Nel Vangelo della Santa Messa troviamo il comandamento nuovo: “Come io ho amato voi, così amatevi anche voi gli uni gli altri”. Gesù dice come sarà possibile riconoscere un cristiano nel corso dei secoli: se siamo portatori del Suo amore, un amore disinteressato verso tutti perché figli di uno stesso Padre. Questa è stata la caratteristica principale dei santi. Alla nuova beata Guadalupe Ortíz de Landázuri permise di gettare ponti e offrire la sua amicizia a ogni genere di persone: gente lontana dalla fede, persone di Paesi molto diversi e di età molto differenti.
Tra pochi minuti saranno ripetute le parole che Gesù pronunciò nell’Ultima Cena. In quel momento si farà presente in Corpo, Sangue, Anima e Divinità. Prepariamoci a riceverlo e poterci disporre così in modo più completo alle imprese che Dio vuole compiere attraverso ciascuno di noi. Permettiamo che il Signore ci trasformi mediante l’Eucaristia e che continui a scrivere la vera storia del nostro mondo. Chiediamo aiuto anche a nostra Madre, Regina Coeli, perché in noi non venga mai meno il desiderio di santità che spinse Guadalupe a voler diffondere in tutto il mondo l’amore e la consolazione di Cristo. Così sia.
[1] San Josemaría, È Gesù che passa, n. 130.

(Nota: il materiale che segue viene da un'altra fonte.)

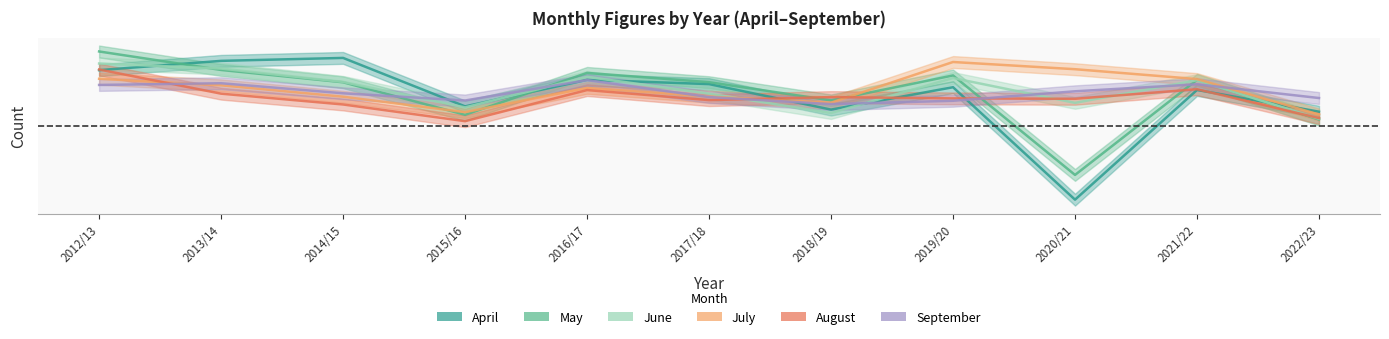

What are all the series names shown in the legend?

April, May, June, July, August, September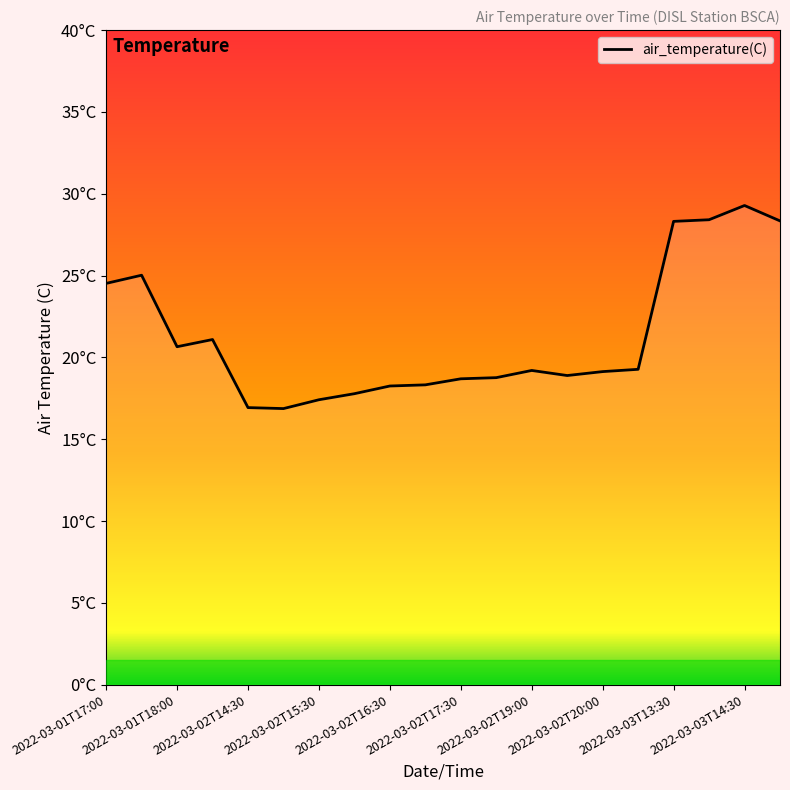

Does the chart display data point markers on the line(s)?

No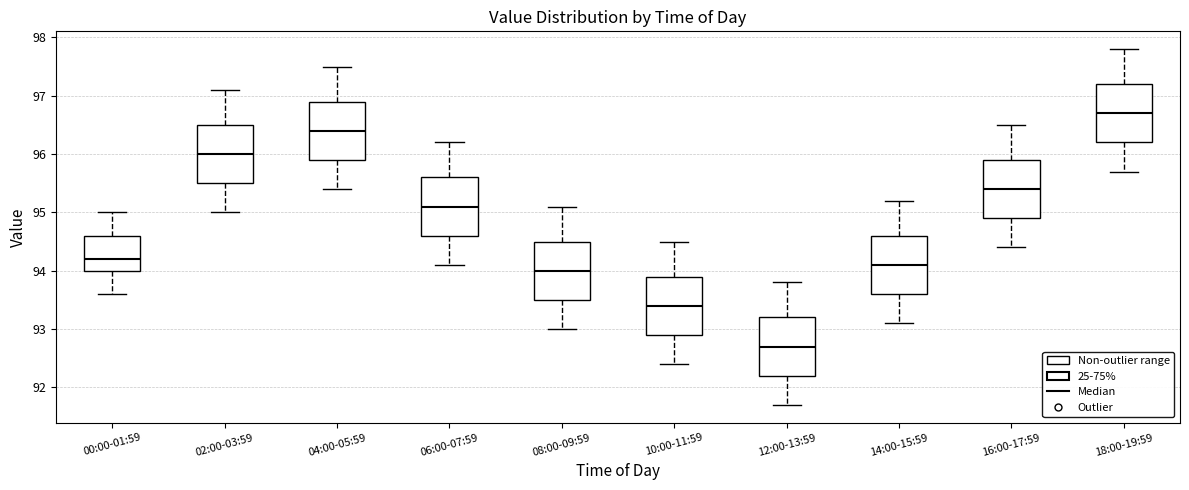

Reading left to right, transcribe this box plot: for each box, give where its median line is, the range the box spans, and where its two whiskers end, as read against the y-axis. The values are not printed on the chart, so give them approximately, as read against the axis.

00:00-01:59: median 94.2, box 94.0 to 94.6, whiskers 93.6 to 95.0
02:00-03:59: median 96.0, box 95.5 to 96.5, whiskers 95.0 to 97.1
04:00-05:59: median 96.4, box 95.9 to 96.9, whiskers 95.4 to 97.5
06:00-07:59: median 95.1, box 94.6 to 95.6, whiskers 94.1 to 96.2
08:00-09:59: median 94.0, box 93.5 to 94.5, whiskers 93.0 to 95.1
10:00-11:59: median 93.4, box 92.9 to 93.9, whiskers 92.4 to 94.5
12:00-13:59: median 92.7, box 92.2 to 93.2, whiskers 91.7 to 93.8
14:00-15:59: median 94.1, box 93.6 to 94.6, whiskers 93.1 to 95.2
16:00-17:59: median 95.4, box 94.9 to 95.9, whiskers 94.4 to 96.5
18:00-19:59: median 96.7, box 96.2 to 97.2, whiskers 95.7 to 97.8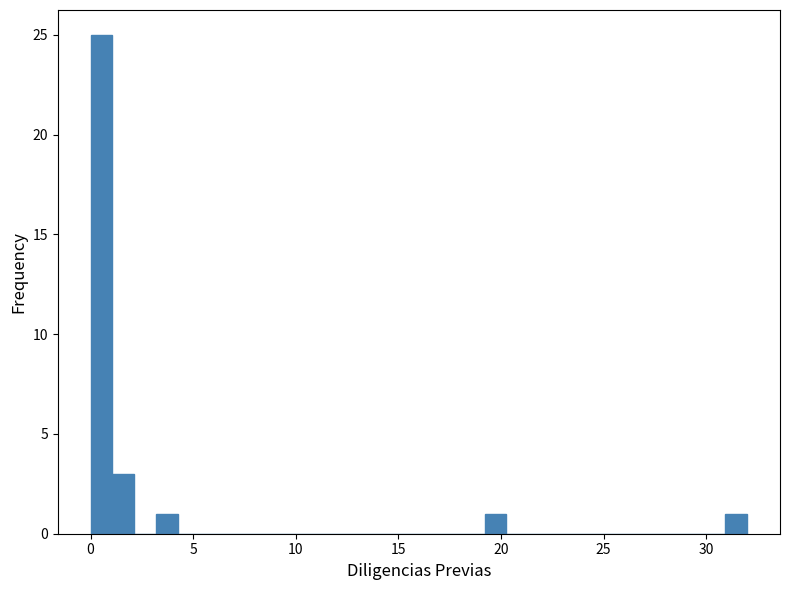

Around what value on the x-axis is the tallest bar? Give the approximate position of its centre, as read against the axis.

0.5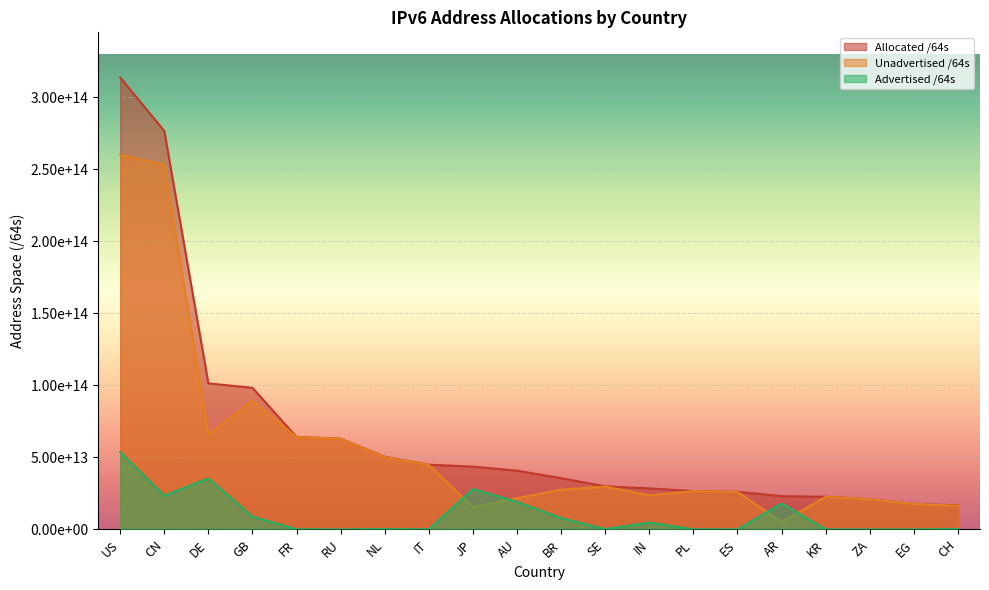

In Unadvertised /64s, how many points are lower than both neighbors (excluding endpoints)?

4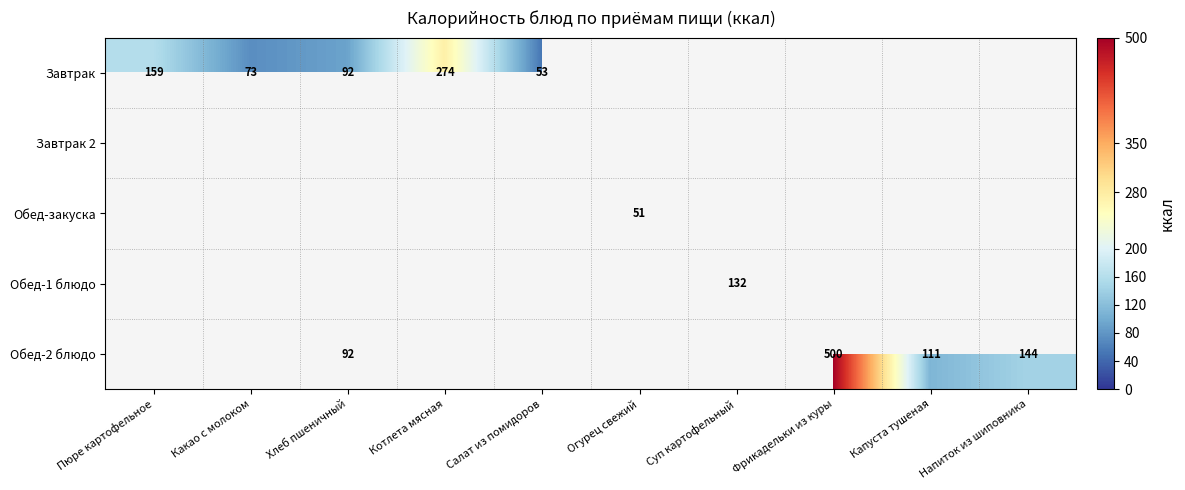

True or false: Завтрак has a value of 38 at Хлеб пшеничный.

False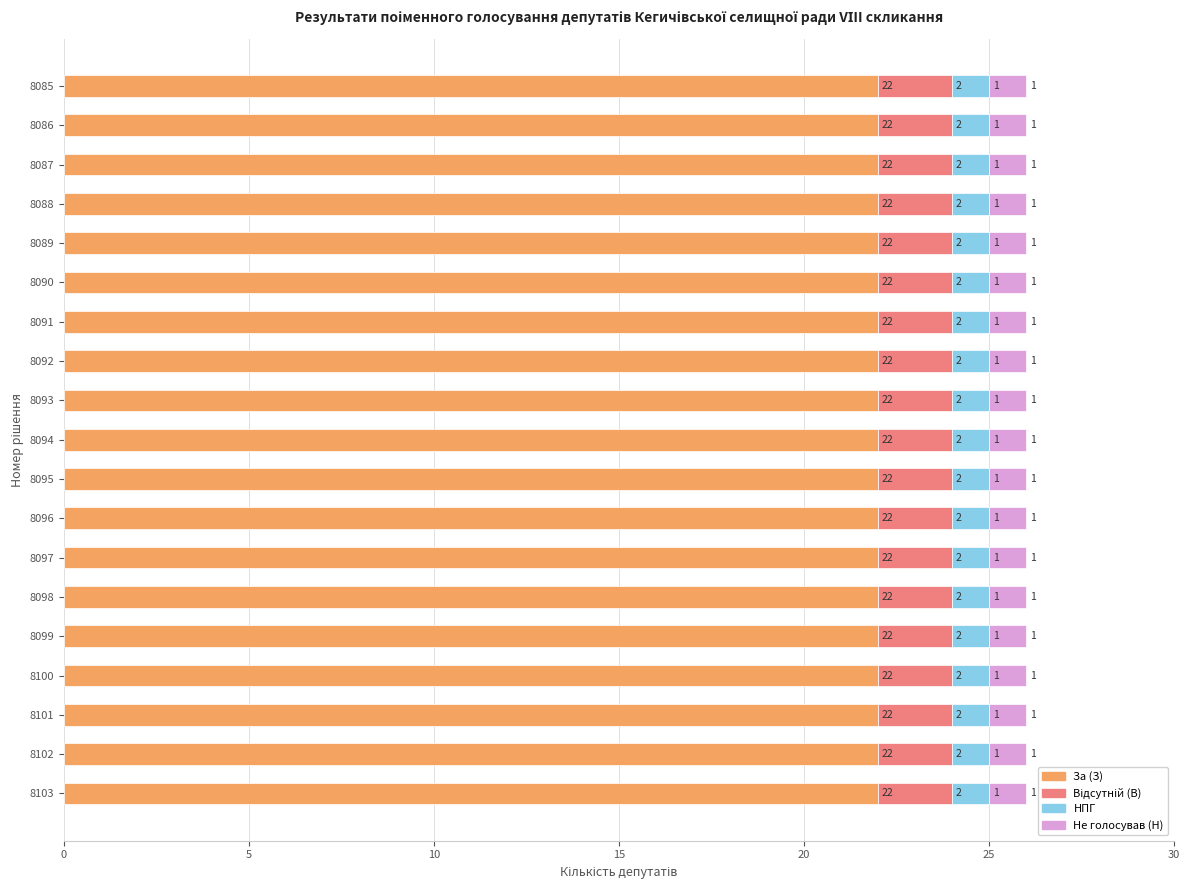

What is the total value across all series at 8095?

26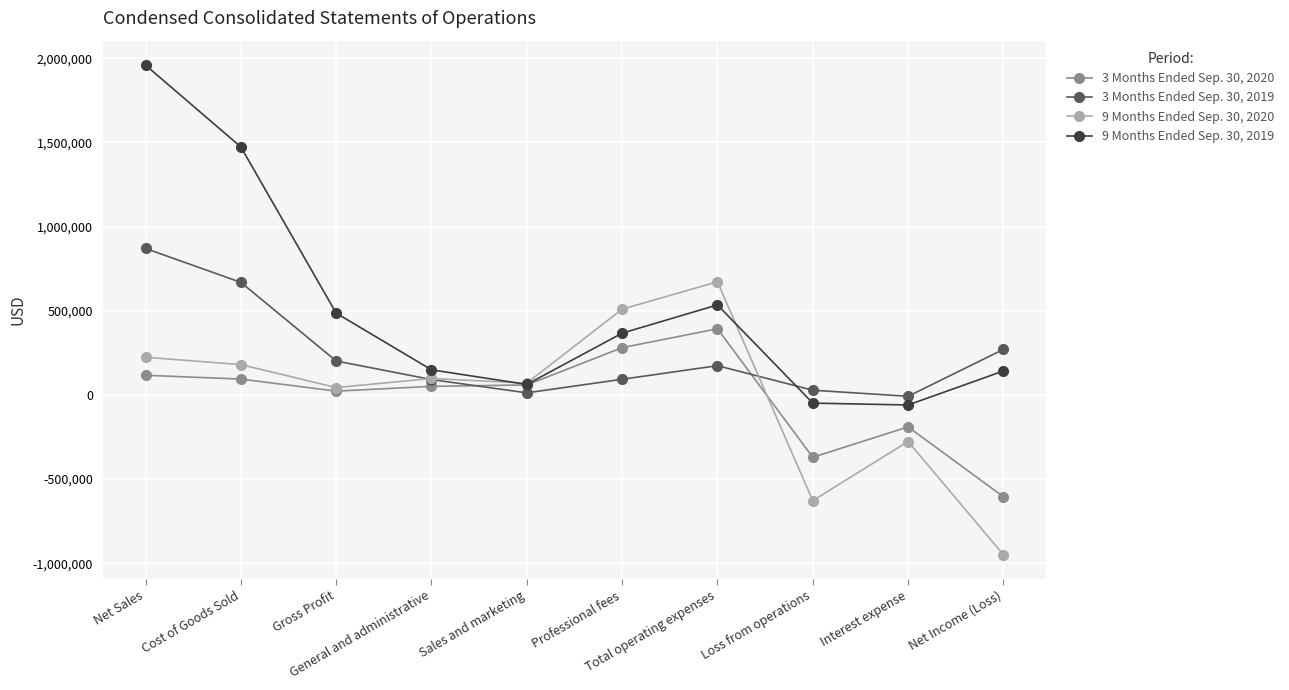

At which category does 9 Months Ended Sep. 30, 2020 reach its first local peak?

General and administrative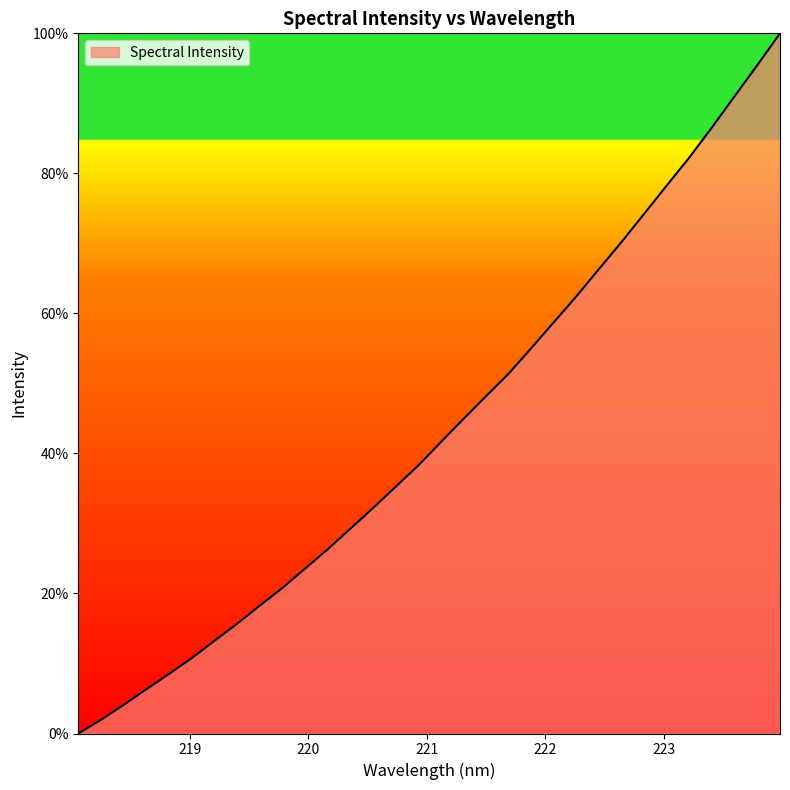

What is the maximum value shown in the chart?

100.0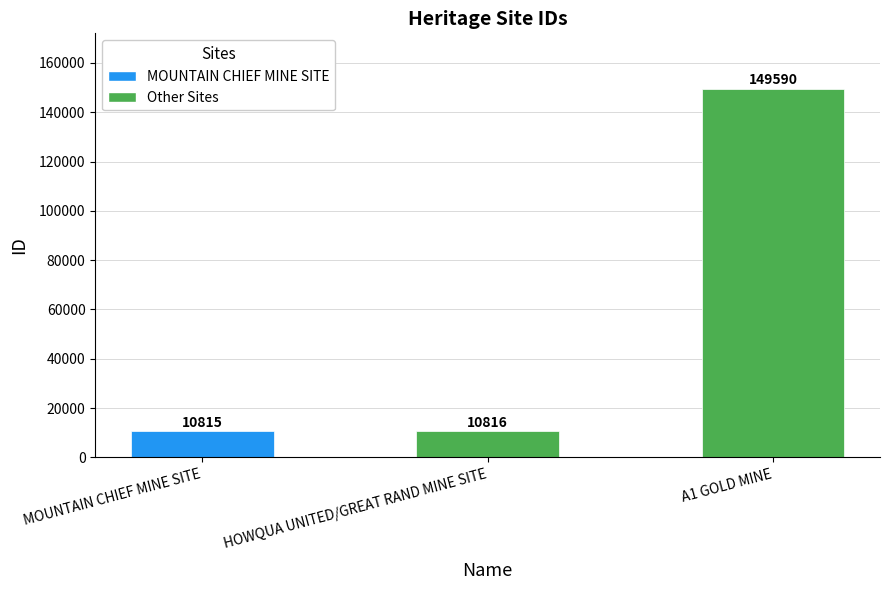

What is the ratio of the value at HOWQUA UNITED/GREAT RAND MINE SITE to the value at A1 GOLD MINE?

0.1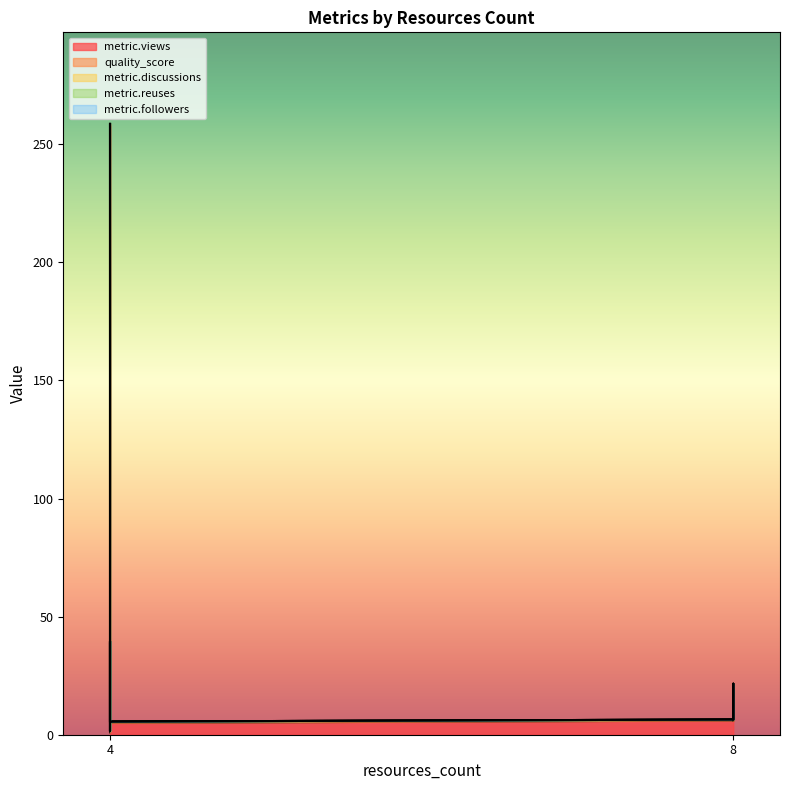

True or false: metric.views and metric.followers intersect in this chart.

False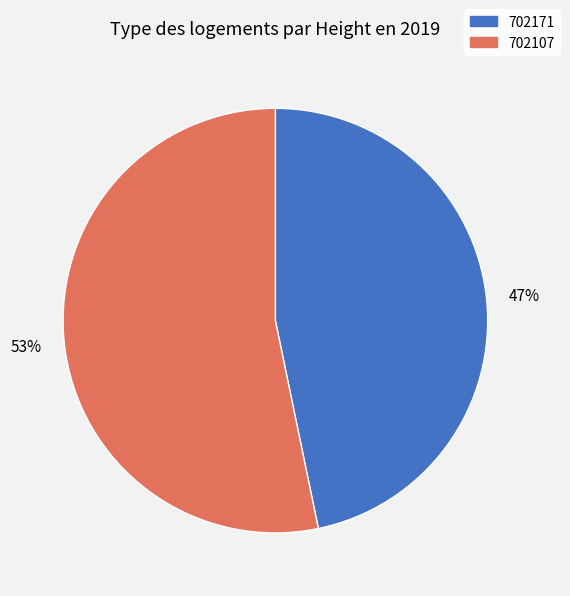

Which has a higher value, 702107 or 702171?

702107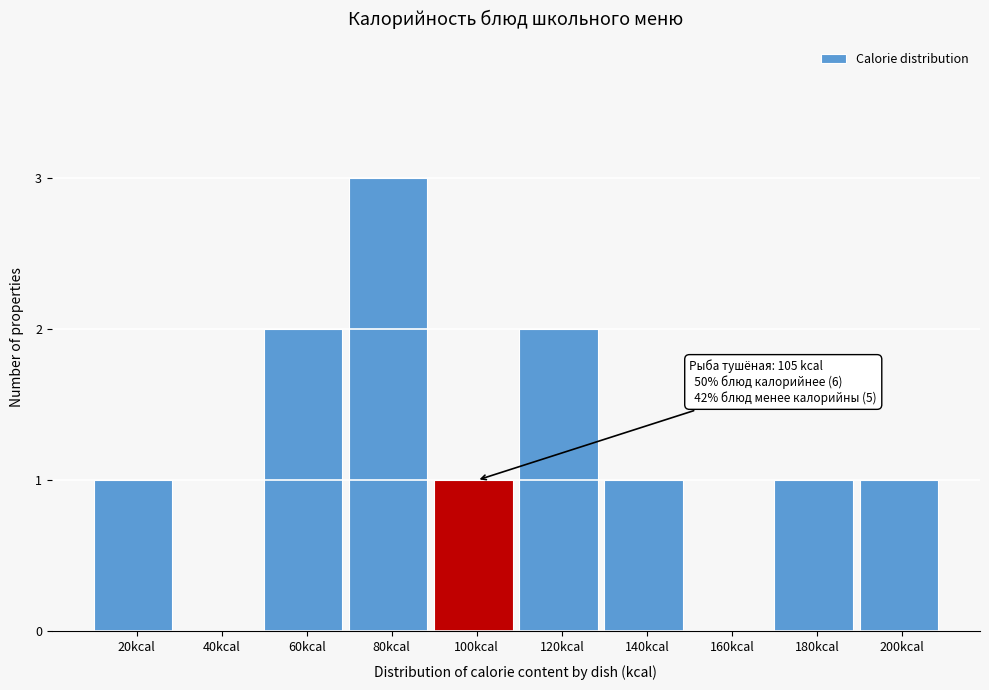

Reading right to left, transcribe all the data shown in this chart.

200kcal=1	180kcal=1	160kcal=0	140kcal=1	120kcal=2	100kcal=1	80kcal=3	60kcal=2	40kcal=0	20kcal=1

[2] Papa Francesco, Esort. ap. Gaudete et exsultate, n. 9.
[3] Cfr. Concilio Vaticano II, Esort. ap. Lumen gentium, cap. V.
[4] Guadalupe Ortiz de Landázuri, Lettera 1-II-1954.
[5] Cfr. San Josemaría, Solco, n. 864.
[6] Guadalupe Ortiz de Landázuri, Lettera 15-III-1951.
Romana, n. 68, Gennaio-Giugno 2019, p. 37-40.